» Exercise: Find every line below that contains the word "changed" and copy each of those lines.
Segment Start: Provided data
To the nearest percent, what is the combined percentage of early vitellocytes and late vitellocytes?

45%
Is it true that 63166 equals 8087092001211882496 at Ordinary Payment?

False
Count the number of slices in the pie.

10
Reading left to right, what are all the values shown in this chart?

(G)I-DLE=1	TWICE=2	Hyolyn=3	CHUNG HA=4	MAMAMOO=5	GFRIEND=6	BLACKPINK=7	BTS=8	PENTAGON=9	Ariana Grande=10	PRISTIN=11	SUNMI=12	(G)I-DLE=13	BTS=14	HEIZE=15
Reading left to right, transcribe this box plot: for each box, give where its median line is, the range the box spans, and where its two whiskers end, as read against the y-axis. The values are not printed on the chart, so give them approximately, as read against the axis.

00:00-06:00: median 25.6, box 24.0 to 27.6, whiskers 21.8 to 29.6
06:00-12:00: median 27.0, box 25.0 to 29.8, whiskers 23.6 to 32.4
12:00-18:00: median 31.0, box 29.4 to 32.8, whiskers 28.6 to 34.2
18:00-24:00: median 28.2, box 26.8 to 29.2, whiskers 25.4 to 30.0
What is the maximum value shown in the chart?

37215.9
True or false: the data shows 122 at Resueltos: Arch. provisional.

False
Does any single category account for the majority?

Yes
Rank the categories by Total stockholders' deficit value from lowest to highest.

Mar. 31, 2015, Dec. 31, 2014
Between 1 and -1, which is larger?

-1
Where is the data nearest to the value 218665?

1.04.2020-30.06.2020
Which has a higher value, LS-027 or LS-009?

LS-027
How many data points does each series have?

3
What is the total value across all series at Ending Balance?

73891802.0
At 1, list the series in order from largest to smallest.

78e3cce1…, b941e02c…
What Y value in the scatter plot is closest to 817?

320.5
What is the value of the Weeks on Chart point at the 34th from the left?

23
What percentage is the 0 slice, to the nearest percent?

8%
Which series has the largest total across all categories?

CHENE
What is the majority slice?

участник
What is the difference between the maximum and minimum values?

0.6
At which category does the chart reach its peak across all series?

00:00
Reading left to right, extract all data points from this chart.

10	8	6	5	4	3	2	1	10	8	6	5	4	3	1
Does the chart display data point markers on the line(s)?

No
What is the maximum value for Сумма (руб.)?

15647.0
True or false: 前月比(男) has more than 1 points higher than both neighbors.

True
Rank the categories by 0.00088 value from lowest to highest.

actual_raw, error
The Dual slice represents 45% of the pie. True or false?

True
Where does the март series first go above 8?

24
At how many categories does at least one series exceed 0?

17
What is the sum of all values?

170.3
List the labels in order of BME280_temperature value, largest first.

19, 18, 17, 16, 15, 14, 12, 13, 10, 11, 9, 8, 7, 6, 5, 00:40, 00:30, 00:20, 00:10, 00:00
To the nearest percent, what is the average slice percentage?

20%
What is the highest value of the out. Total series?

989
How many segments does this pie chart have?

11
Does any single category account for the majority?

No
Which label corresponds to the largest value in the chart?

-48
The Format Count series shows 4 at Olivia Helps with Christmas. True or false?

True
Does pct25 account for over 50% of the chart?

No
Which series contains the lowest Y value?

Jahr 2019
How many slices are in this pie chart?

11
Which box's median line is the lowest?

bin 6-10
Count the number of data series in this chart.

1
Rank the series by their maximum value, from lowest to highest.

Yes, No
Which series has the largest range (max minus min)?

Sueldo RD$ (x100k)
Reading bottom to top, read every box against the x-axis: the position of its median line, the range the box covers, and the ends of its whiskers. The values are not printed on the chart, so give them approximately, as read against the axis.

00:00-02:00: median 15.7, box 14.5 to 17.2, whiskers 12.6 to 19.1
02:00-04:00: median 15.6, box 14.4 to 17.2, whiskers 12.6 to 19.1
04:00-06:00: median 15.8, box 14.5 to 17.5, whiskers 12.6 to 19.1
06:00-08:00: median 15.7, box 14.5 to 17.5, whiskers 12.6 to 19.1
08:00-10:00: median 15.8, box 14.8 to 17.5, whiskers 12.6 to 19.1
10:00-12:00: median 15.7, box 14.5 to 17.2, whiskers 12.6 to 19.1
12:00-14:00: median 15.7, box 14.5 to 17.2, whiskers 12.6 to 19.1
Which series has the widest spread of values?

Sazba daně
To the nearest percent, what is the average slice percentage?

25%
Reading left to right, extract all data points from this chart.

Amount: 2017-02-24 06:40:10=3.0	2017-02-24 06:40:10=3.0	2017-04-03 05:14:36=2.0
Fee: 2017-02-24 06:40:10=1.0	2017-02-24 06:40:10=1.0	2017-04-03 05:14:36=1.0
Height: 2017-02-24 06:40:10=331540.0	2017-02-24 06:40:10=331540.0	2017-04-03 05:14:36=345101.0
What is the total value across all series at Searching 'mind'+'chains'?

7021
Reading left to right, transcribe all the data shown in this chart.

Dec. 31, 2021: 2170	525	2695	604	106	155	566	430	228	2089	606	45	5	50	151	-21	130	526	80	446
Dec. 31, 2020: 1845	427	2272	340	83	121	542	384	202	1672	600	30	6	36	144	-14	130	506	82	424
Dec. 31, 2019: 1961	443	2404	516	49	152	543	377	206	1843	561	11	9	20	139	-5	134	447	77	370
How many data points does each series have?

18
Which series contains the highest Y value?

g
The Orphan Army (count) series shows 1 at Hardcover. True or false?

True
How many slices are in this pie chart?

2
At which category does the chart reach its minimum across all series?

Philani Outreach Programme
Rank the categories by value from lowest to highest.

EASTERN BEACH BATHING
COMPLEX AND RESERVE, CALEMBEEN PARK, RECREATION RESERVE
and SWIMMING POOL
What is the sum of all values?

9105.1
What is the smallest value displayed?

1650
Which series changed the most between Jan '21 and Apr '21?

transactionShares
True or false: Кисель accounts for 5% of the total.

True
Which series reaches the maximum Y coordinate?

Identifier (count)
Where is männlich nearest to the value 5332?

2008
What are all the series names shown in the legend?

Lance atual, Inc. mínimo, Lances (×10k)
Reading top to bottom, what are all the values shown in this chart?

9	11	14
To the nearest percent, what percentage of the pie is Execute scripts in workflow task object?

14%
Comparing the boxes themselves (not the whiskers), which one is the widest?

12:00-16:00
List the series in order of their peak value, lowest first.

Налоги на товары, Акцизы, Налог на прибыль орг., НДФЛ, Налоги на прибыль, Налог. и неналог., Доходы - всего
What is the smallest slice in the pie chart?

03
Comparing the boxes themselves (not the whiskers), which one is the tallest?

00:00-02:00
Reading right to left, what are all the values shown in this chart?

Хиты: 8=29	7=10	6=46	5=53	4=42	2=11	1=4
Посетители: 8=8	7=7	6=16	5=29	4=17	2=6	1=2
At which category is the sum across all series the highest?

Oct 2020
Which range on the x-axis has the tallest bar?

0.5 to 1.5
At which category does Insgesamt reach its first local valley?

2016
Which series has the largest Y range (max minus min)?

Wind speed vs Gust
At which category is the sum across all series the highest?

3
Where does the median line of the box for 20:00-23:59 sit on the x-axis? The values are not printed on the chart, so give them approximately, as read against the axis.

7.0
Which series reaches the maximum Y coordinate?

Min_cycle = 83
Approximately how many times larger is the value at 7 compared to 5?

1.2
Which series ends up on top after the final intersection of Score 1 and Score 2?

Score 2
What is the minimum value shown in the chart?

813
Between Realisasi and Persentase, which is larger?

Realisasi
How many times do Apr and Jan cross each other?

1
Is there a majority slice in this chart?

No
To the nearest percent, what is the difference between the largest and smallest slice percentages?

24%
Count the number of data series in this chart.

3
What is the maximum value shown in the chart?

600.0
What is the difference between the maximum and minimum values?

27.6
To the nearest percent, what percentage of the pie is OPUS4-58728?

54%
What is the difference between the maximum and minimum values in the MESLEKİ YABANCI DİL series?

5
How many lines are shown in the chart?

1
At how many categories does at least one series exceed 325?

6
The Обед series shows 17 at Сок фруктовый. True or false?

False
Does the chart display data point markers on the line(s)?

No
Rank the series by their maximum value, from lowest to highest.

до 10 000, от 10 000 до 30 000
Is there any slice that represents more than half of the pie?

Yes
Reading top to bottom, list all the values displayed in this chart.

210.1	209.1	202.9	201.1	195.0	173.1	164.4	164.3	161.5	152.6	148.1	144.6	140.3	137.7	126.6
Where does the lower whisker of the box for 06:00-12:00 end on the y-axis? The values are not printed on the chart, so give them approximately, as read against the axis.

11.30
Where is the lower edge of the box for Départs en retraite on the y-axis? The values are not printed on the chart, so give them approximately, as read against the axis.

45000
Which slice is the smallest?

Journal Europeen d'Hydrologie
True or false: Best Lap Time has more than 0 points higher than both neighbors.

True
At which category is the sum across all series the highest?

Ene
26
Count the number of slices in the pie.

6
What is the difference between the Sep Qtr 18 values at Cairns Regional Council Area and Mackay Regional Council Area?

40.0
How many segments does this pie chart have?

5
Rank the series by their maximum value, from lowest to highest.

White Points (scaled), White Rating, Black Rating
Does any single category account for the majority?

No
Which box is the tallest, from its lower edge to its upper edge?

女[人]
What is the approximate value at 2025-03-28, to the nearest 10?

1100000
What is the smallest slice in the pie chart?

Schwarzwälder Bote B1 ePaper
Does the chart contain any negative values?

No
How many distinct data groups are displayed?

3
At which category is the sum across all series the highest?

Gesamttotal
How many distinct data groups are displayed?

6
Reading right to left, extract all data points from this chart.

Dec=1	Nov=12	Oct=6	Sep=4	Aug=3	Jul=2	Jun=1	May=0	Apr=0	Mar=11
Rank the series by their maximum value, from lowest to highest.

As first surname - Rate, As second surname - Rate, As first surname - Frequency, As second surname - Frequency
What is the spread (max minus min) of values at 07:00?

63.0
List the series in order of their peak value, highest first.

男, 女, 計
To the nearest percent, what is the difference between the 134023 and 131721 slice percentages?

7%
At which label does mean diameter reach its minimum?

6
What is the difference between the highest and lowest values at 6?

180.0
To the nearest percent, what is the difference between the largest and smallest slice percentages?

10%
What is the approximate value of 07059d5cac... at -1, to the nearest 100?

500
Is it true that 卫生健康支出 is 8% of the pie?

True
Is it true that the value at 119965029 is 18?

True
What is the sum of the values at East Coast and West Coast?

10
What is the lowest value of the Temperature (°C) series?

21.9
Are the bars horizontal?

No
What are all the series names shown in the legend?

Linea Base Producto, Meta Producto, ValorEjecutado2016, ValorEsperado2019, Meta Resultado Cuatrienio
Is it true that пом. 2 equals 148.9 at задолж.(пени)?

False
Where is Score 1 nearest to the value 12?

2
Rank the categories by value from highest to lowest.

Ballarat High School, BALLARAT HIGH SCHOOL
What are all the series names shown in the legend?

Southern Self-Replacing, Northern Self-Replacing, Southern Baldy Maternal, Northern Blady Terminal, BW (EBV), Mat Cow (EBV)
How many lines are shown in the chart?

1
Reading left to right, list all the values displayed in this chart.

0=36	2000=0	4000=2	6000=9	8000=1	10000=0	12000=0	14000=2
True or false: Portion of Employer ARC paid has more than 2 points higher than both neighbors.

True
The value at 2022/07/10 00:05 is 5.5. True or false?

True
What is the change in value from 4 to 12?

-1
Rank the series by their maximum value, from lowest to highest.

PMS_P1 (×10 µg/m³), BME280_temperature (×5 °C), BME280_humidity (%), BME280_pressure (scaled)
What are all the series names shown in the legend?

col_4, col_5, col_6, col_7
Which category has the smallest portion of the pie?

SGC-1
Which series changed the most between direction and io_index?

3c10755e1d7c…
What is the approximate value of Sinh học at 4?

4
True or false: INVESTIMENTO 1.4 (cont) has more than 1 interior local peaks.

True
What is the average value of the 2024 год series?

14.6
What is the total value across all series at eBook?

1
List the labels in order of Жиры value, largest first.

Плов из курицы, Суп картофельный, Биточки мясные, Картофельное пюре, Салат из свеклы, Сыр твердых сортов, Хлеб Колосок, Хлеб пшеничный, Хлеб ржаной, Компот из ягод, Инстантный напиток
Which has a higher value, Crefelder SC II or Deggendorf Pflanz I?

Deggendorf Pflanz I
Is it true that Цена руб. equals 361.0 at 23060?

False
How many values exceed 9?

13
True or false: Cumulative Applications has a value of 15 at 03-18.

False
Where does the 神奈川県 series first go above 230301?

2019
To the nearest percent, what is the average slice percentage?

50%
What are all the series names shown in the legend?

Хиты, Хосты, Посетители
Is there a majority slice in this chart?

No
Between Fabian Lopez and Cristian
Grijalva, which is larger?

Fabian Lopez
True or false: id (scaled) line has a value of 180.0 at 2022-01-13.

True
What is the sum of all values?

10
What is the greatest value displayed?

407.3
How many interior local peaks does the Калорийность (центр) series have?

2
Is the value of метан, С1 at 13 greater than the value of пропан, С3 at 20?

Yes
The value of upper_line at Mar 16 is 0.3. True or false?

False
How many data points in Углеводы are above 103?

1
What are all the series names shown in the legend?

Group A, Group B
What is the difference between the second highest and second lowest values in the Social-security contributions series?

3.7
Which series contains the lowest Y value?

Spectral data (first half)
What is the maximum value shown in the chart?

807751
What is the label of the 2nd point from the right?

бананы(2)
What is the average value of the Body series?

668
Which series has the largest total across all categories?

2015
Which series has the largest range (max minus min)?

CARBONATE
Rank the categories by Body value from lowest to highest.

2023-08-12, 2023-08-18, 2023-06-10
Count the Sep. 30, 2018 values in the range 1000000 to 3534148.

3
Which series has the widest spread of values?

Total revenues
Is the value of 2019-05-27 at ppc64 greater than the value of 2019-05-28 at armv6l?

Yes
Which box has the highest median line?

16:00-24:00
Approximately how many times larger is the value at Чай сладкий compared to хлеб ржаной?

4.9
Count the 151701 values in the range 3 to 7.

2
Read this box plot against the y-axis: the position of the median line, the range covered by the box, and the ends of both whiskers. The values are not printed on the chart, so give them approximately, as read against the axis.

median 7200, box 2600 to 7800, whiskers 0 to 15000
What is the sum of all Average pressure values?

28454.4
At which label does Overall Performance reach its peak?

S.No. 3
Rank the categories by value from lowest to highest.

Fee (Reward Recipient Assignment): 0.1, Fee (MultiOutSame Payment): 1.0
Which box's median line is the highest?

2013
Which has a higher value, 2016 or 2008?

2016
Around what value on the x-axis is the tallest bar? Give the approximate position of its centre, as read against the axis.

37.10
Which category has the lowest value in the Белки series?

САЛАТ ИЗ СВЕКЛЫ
Segment End: Provided data
» Answer section:
Which series changed the most between Jan '21 and Apr '21?
Which series changed the most between direction and io_index?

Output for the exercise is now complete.